Last week, stocks moved higher in a shortened trading week, as the Dow Jones Industrial Average (DJINDICES:^DJI) and S&P 500 (SNPINDEX:^SPX) gained about 3% and 4%, respectively. Those moves left the Dow down 9% and the S&P down 3% as investors greeted the second half of 2020.

While continued COVID-19 outbreaks and the wider economic picture will capture headlines for the foreseeable future, some major companies are set to announce earnings results over the next few trading days. Let's look at the developments that might send shares of Bed Bath & Beyond (NASDAQ:BBBY), Levi Strauss (NYSE:LEVI), and PriceSmart (NASDAQ:PSMT) moving this week.

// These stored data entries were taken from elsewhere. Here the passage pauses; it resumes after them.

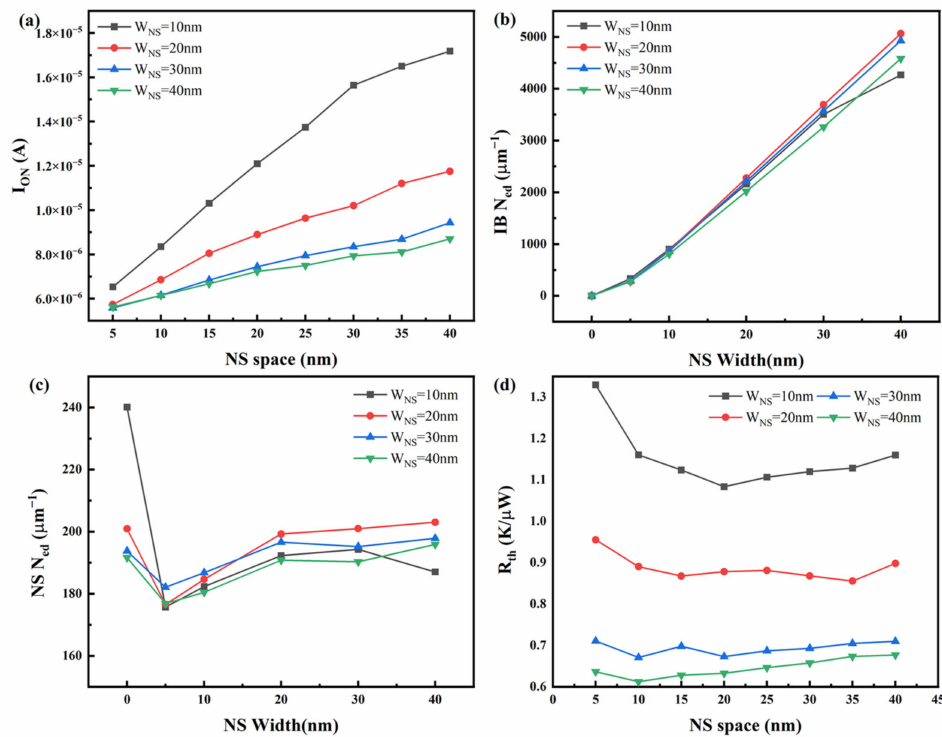
Figure 15. Impact of S NS : ( a ) normalized I ON ; ( b ) total IB line electron density; ( c ) normalized total NS line electron density; ( d ) R th of the TreeFET with different W NS at W IB = 4 nm and V GS = V DS = 0.7 V.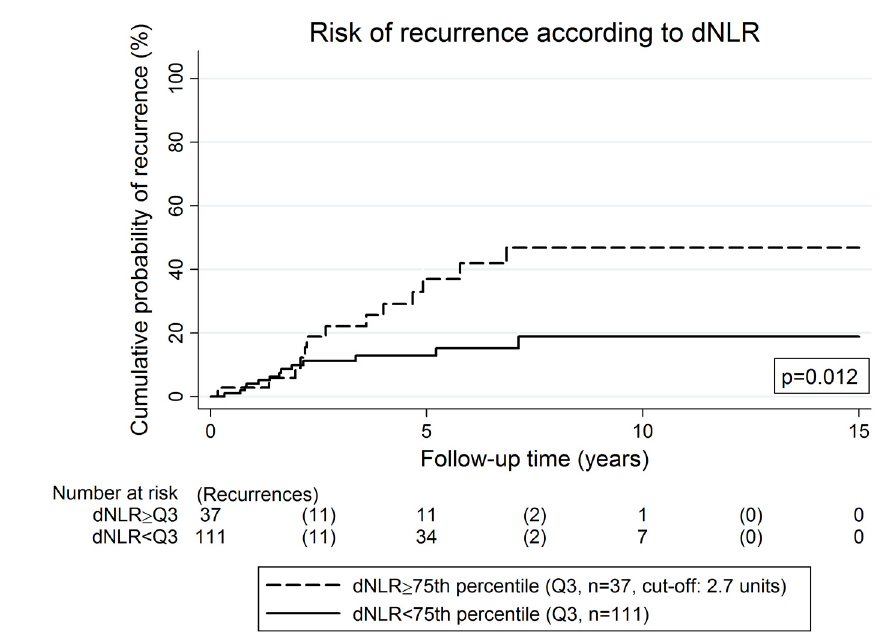
Fig 3. Risk of recurrence according to the derived neutrophil lymphocyte ratio (dNLR) at baseline. Patients with an elevated dNLR at baseline had a significantly higher risk of developing recurrence. The risk of recurrence (defined as a composite of local recurrence and/or distant metastasis, whatever came first) was estimated using competing risk cumulative incidence estimators with death-from-any-cause as the competing event of interest. The boxed p-value was estimated using Gray ’ s test. The dNLR was dichotomized into a binary variable at its 75 th percentile (i.e. Q3, cut-off: 2.7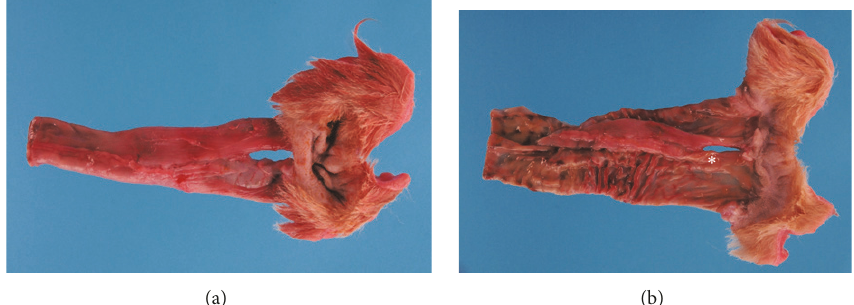
Figure 5: Colon and rectum. (a) Serosal surface and external anal orifices. (b) Mucosal surface and external anal orifices. The mucosal surface of the colon was completely duplicated with a septum ( ∗ ) which extended 4.5 cm orally before joining to one colon.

A couple shopping together in a mall.

Image source: Getty Images.

Levi's inventory charges

Investors are bracing for rough operating numbers from Levi Strauss in its quarterly results on Tuesday afternoon. The apparel specialist's stores were closed for much of the fiscal 2020 second quarter, and its sales are likely to have fallen more than 50%. Analysts are expecting losses of $0.41 per share compared with a profit of $0.17 per share in the prior-year period.

Investors might look past those painful results if they can see evidence of a robust rebound in the works. That recovery would show up in Levi's inventory levels and in management's comments about how the brand has performed in places like China as stores reopened there in March and April.

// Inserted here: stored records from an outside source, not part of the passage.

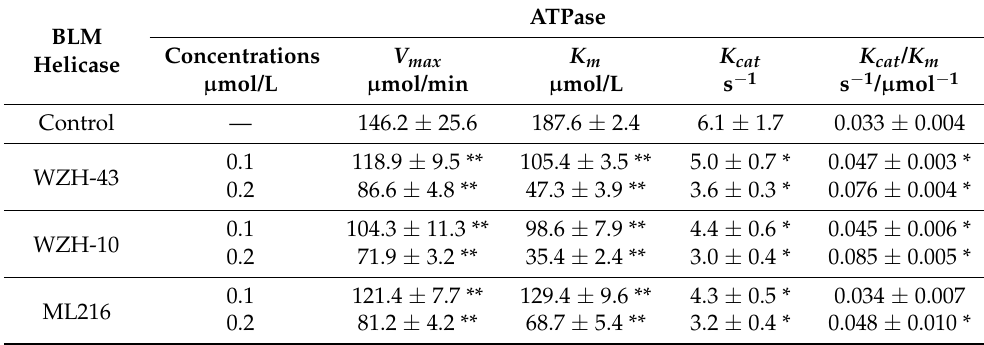
Table 1. Effects of the two prenylated chalcones on the ATPase activity of BLM helicase.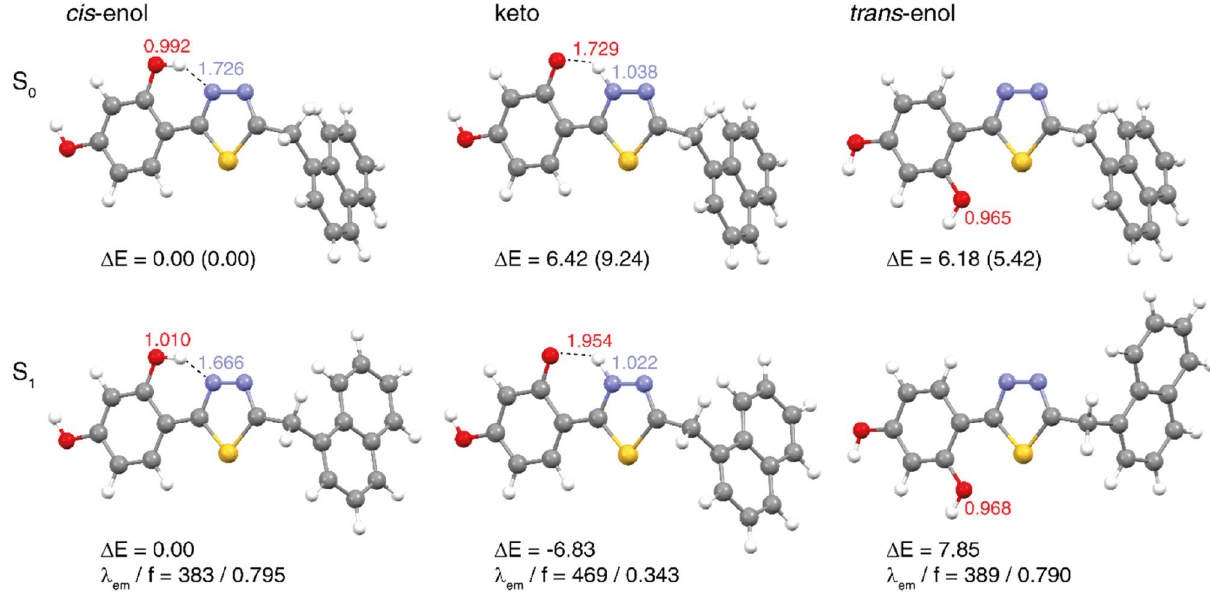
Figure 3. Optimized lowest-energy S 0 ground-state (top, based on B3LYP+D3/6–311++G(d,p)/PCM(DMSO)) and the corresponding S 1 excited-state (bottom, based on B3LYP/aug-cc-pVDZ/PCM(DMSO)) structures of enolic ( cis and trans ) and keto forms of NTBD. Values listed are the corresponding: interatomic distances d OH (in red) and d NH (in blue), in Å; relative energies Δ E computed with respect to the cis -enol structure, in kcal/ mol, in parentheses Δ E values obtained with DSDPBEP86/6–311++G(d,p)/PCM(DMSO) at B3LYP + D3/6–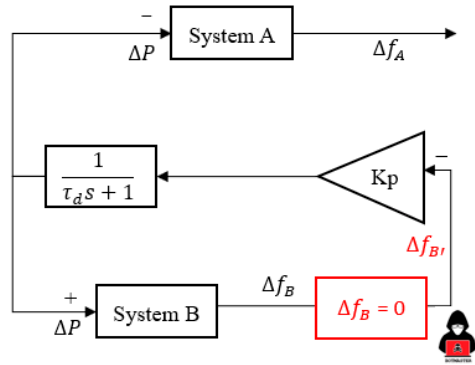
Figure 9. Missing data attack in terms of E-FCR operation.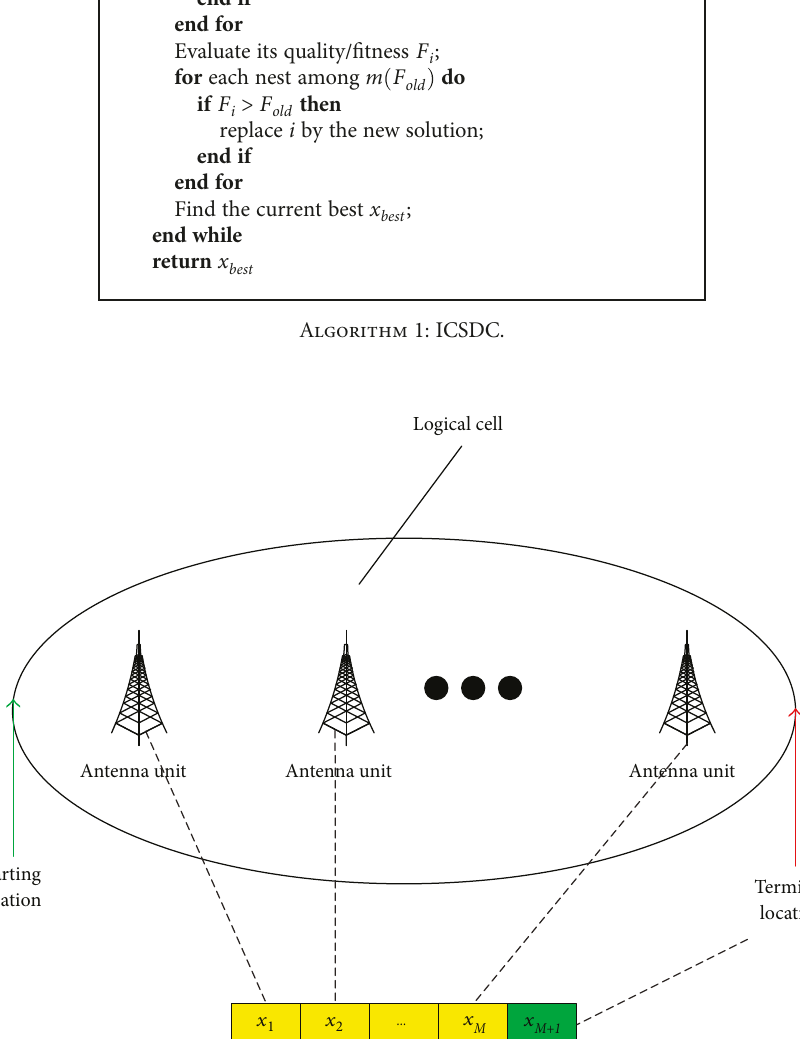
Figure 4: The encoding of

Look for CEO Chip Bergh and his team to give an update on the company's balance sheet following an unusually stressful time for its finances. But key risks around economic growth rates and the path of COVID-19 might keep management from issuing any detailed outlook for the second half of 2020.

Bed Bath & Beyond's digital business

Bed Bath & Beyond was struggling before the pandemic forced the temporary closure of most of its stores, and that situation sets up a tough earnings report on Wednesday. The specialty retailer should announce slumping revenue and ballooning net losses, in part due to the writedown of obsolete inventory.

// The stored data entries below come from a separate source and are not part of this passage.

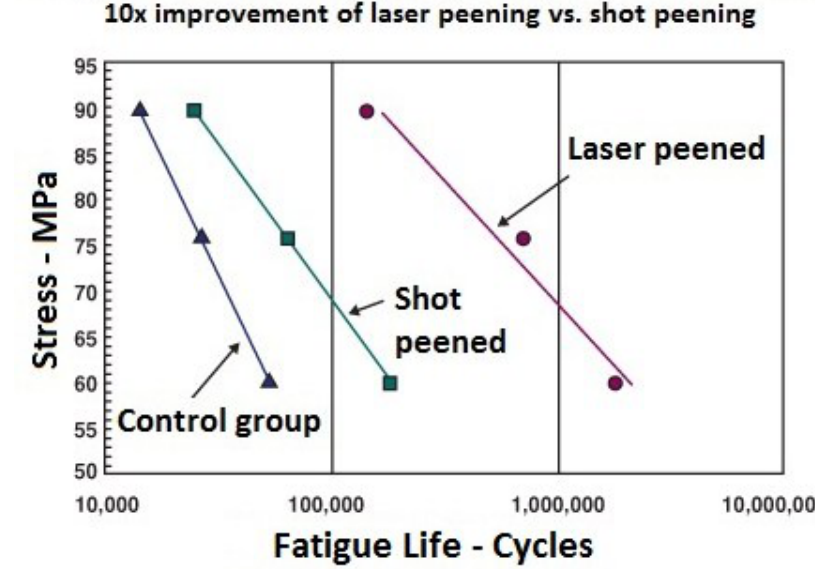
Figure 19. Fatigue life of 6061-T6 aluminum after LSP and SP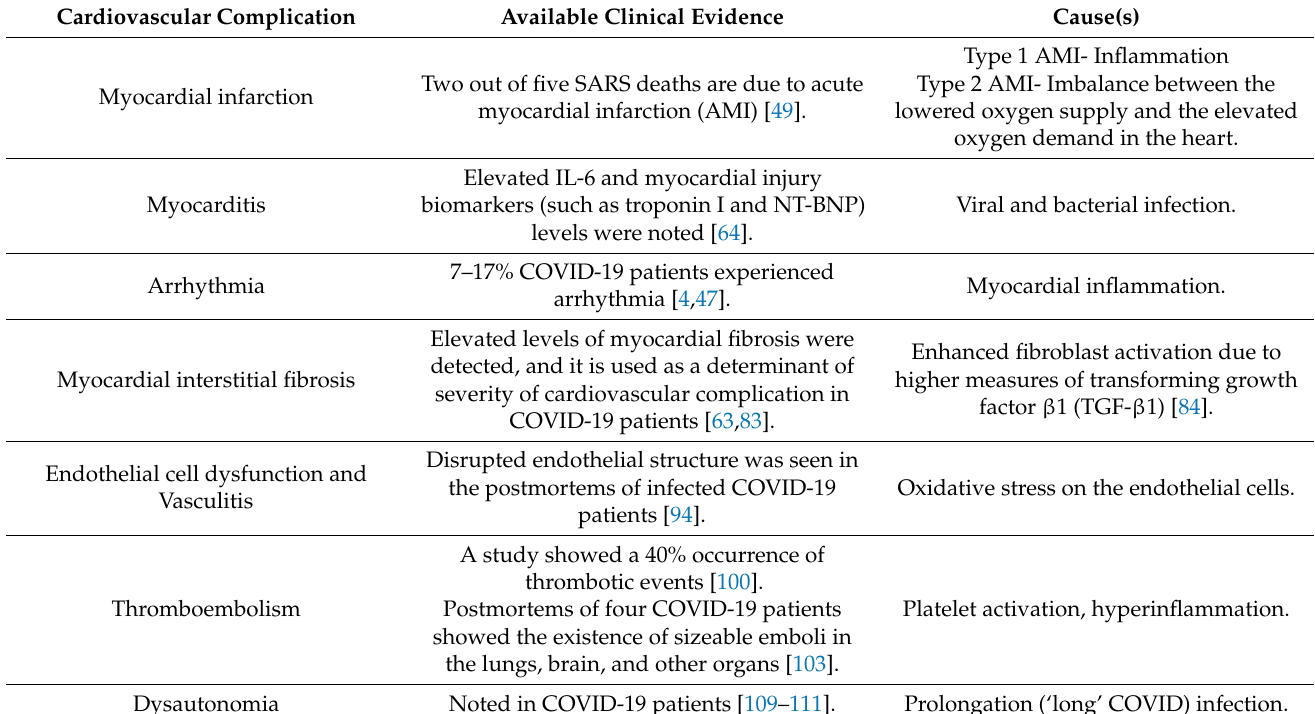
Table 1. Summary of cardiovascular complications noted in COVID-19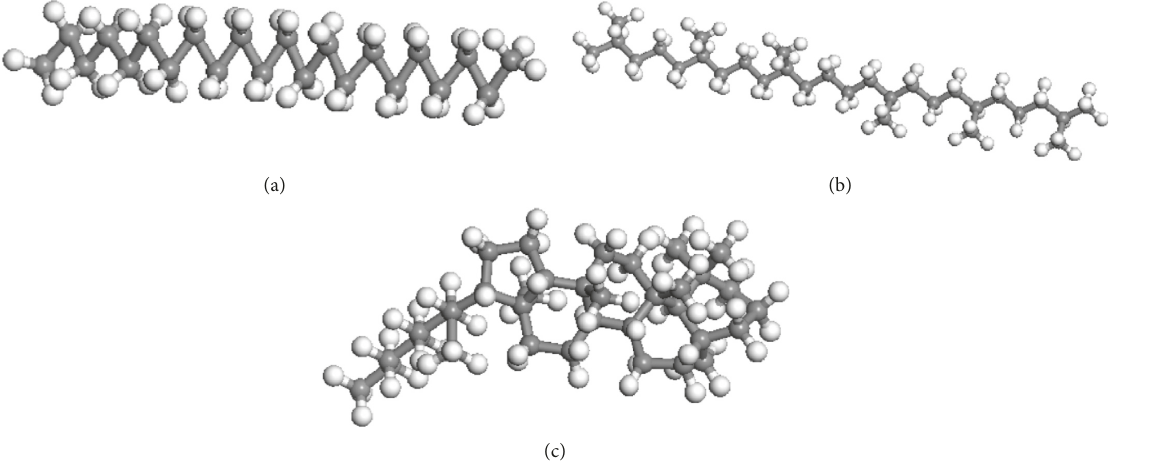
Figure 4: Typical molecular structures for aliphatics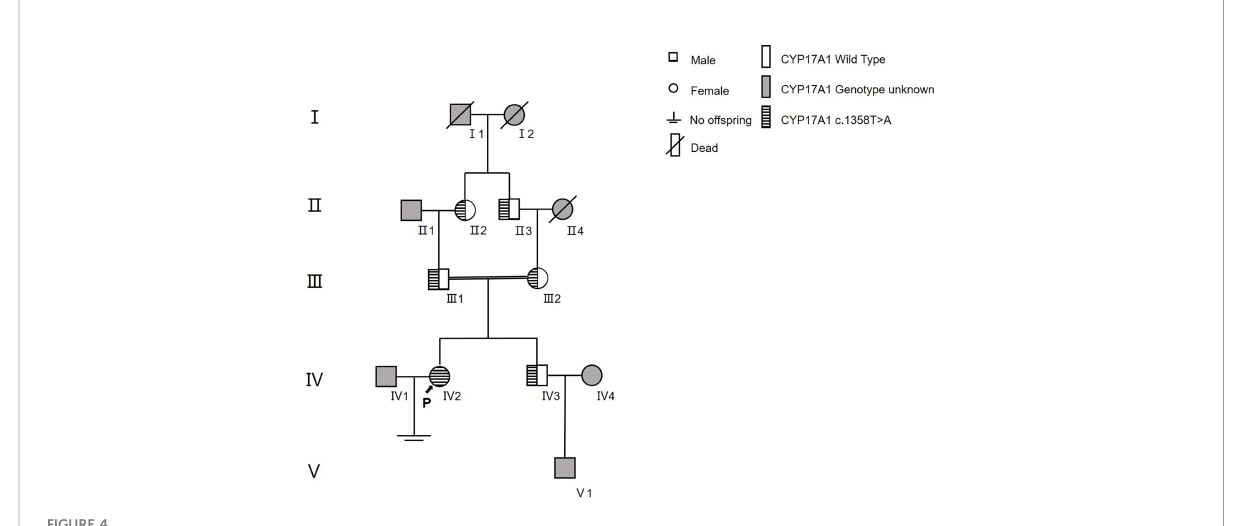
FIGURE 4 The family tree of proband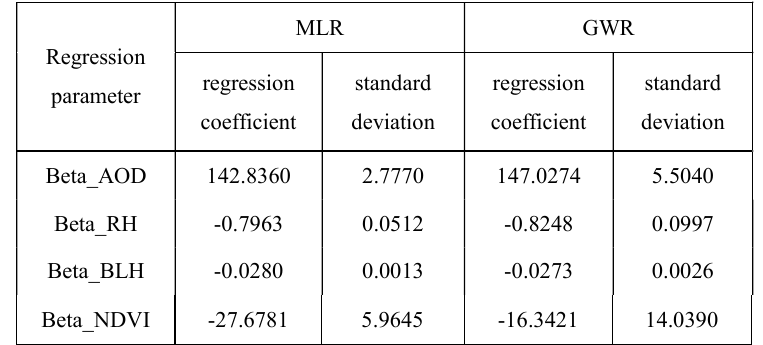
Table 3. Statistics of geographically weighted and multiple linear regression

On the bright side, the chain is in the home furnishings industry, which has seen intense new interest lately from consumers looking to upgrade their homes. Industry peers like Home Depot and Target have noted that strength in recent weeks as a key growth avenue. Bed Bath & Beyond should have positive things to say, too, although it was more constrained due to its status as a nonessential retailer.

Investors will hear a lot about the company's shift toward multichannel retailing that hit a higher gear during the pandemic. Bed Bath & Beyond quickly added curbside fulfillment in many markets and has decided to keep those services running even after reopening stores. We'll find out this week whether that helped it satisfy surging demand for products like coffee machines and air purifiers in March, April, and May.

PriceSmart's membership income

International warehouse club PriceSmart will announce its results on Friday, and investors are cautiously optimistic about this report. While comparable-store sales declined in each of the last two months, the pace of the slump lessened in May. This week, CEO Sherry Bahrambeygui might have further positive momentum to announce for the month of June.

Looking further out, shareholders are excited about the potential for new clubs to meaningfully add to PriceSmart's sales footprint. The chain just launched its eighth location in Costa Rica, and a new location in Colombia will soon become its 47th warehouse in operation.

The best metrics to watch for long-term growth trends are membership renewal rates and fee income, since those illustrate how valuable the chain's service is to shoppers across Latin America and the Caribbean. Its short-term results are often more dependent on the changing economic conditions in places like Panama, Honduras, and the U.S. Virgin Islands.